DOCUMENT SEGMENT:
▽

Prof. Johanna Pausch and Prof. Matteo Bianchini receive ERC Starting Grant

Jennifer Opel Pressestelle
Universität Bayreuth

    The European Research Council (ERC) has awarded both Prof. Dr. Johanna Pausch, Junior Professor of Agricultural Ecology at the University of Bayreuth, and Prof. Dr. Matteo Bianchini, Chair of Inorganic Active Materials for Electrochemical Energy Storage at the University of Bayreuth, an ERC Starting Grant. Pausch will receive € 1.5 million and Bianchini € 1.8 million for their respective research projects over the next five years.

    The ERC Starting Grant is the most important European research prize. It is awarded to excellent scientists who are at the beginning of their career and who have gained their doctorate between two and seven years prior.

△

INFORMATION SUPPLIED:

▽

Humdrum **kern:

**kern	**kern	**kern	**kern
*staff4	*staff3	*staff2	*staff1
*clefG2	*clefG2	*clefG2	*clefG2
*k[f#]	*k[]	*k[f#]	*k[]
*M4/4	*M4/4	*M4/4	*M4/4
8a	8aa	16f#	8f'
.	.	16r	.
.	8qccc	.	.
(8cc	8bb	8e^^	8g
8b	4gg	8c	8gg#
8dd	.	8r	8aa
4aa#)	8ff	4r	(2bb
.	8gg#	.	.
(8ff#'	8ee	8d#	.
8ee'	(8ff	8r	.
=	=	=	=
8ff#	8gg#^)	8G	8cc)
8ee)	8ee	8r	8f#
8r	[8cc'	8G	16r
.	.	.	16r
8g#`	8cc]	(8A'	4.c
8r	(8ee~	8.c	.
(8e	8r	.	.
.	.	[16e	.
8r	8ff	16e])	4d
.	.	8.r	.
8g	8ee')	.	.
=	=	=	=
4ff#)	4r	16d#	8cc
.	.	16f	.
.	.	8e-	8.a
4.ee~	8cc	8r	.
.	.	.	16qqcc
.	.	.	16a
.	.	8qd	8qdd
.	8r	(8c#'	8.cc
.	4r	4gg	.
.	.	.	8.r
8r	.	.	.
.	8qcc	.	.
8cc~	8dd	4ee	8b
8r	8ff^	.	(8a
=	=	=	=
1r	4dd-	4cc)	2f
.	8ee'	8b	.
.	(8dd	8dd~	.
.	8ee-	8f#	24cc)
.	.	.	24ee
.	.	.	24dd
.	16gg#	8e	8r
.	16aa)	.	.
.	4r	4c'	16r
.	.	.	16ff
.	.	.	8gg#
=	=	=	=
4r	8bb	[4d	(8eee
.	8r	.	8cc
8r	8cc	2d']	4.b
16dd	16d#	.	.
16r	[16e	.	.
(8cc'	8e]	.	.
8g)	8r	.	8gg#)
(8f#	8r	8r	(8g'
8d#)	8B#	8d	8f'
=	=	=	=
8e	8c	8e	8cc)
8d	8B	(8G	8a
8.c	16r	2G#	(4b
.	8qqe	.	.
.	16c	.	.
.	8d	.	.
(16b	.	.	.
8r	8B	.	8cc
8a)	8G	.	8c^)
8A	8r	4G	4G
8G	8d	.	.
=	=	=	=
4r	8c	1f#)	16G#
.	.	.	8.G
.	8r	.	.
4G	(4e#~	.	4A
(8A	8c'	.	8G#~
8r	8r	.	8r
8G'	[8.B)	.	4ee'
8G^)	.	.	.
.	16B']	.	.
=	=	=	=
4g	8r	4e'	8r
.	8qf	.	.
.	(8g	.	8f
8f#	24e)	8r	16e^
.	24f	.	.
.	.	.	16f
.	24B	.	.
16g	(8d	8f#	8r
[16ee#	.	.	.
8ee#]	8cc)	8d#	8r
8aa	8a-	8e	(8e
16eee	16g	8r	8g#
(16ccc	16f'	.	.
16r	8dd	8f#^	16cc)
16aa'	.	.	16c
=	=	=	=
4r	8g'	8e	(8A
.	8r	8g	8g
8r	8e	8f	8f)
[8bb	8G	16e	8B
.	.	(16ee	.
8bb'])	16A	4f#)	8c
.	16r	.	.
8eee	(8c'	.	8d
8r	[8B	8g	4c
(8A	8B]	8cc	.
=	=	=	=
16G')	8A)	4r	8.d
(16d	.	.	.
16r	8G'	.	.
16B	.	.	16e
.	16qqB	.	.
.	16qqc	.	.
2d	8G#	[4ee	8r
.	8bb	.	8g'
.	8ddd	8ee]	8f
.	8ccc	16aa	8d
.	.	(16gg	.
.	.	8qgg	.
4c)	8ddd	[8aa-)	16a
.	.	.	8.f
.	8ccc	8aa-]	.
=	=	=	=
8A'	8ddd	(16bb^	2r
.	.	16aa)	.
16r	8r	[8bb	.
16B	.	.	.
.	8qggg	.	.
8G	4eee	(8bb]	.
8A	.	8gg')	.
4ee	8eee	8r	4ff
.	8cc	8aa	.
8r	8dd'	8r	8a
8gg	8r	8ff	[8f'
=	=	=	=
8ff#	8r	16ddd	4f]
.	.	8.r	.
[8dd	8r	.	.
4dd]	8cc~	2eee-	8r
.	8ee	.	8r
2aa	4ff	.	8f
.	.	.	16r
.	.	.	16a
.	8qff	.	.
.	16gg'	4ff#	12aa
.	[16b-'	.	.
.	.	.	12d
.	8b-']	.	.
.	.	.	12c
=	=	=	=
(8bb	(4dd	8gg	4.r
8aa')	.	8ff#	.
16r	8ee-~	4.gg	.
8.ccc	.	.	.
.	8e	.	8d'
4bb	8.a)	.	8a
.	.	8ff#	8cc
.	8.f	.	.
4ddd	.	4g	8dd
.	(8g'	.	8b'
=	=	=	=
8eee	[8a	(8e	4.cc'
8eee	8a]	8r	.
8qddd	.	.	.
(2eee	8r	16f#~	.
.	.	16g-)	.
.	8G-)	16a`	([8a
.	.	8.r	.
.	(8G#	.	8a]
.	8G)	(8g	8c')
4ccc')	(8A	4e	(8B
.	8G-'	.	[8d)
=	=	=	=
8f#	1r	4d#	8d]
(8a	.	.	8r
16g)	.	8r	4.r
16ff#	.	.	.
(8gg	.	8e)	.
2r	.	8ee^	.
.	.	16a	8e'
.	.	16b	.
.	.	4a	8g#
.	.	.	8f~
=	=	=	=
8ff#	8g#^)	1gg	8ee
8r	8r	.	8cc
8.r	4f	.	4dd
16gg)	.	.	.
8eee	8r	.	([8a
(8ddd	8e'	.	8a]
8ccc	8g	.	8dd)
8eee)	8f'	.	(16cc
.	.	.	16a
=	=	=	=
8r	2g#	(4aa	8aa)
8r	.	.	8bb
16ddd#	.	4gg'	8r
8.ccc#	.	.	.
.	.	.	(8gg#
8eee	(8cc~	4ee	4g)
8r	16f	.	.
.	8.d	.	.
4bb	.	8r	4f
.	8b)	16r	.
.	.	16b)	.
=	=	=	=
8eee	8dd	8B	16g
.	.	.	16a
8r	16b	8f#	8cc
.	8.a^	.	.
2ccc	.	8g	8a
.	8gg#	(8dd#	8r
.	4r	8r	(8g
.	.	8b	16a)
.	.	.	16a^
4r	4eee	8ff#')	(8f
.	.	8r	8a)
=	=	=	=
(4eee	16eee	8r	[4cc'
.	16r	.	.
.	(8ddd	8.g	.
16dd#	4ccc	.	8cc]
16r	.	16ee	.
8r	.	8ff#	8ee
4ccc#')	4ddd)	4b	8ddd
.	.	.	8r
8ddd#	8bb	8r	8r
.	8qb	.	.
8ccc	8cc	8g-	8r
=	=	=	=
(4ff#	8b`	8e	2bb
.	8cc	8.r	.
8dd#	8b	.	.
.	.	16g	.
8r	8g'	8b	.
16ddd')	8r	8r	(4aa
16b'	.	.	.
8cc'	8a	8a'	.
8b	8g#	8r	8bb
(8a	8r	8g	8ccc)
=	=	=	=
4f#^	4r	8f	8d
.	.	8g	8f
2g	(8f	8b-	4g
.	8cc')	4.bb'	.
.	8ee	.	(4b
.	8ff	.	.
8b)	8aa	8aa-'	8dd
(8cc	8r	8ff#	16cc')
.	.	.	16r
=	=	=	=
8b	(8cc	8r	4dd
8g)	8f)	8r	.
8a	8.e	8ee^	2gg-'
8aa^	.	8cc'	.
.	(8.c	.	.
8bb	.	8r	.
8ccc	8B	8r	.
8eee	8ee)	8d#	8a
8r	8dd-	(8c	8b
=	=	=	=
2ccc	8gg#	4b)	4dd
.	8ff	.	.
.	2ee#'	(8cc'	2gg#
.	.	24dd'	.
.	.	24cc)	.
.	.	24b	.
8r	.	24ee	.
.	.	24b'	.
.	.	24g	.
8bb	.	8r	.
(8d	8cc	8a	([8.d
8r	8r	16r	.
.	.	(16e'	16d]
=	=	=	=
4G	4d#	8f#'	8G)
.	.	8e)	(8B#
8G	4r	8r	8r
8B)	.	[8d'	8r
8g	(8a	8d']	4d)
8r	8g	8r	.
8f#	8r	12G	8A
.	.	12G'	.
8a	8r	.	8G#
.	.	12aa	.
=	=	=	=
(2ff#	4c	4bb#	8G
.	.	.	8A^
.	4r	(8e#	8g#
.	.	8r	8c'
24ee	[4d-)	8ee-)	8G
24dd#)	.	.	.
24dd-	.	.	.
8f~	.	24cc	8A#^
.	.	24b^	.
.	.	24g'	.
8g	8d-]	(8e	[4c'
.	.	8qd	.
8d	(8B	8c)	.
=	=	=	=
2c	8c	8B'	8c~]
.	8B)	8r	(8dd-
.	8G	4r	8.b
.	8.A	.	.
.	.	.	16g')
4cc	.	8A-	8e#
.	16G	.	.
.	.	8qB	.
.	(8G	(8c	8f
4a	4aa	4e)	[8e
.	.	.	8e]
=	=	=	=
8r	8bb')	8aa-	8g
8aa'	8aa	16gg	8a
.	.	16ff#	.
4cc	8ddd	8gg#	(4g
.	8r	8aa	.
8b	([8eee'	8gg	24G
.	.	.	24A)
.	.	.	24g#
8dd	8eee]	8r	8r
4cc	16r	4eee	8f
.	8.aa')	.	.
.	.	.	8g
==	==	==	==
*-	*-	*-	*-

△

GIVEN INSTRUCTION A: Duplicate the ERC grant announcement from "Prof. Johanna Pausch" up to and including "next five years.".
GIVEN INSTRUCTION B: According to the ERC grant announcement, how much funding will Matteo Bianchini receive for his research project?
The lines were taken from a different source than the ERC grant announcement.

RESPONSE A:
Prof. Johanna Pausch and Prof. Matteo Bianchini receive ERC Starting Grant

Jennifer Opel Pressestelle
Universität Bayreuth

    The European Research Council (ERC) has awarded both Prof. Dr. Johanna Pausch, Junior Professor of Agricultural Ecology at the University of Bayreuth, and Prof. Dr. Matteo Bianchini, Chair of Inorganic Active Materials for Electrochemical Energy Storage at the University of Bayreuth, an ERC Starting Grant. Pausch will receive € 1.5 million and Bianchini € 1.8 million for their respective research projects over the next five years.

RESPONSE B: € 1.8 million over the next five years.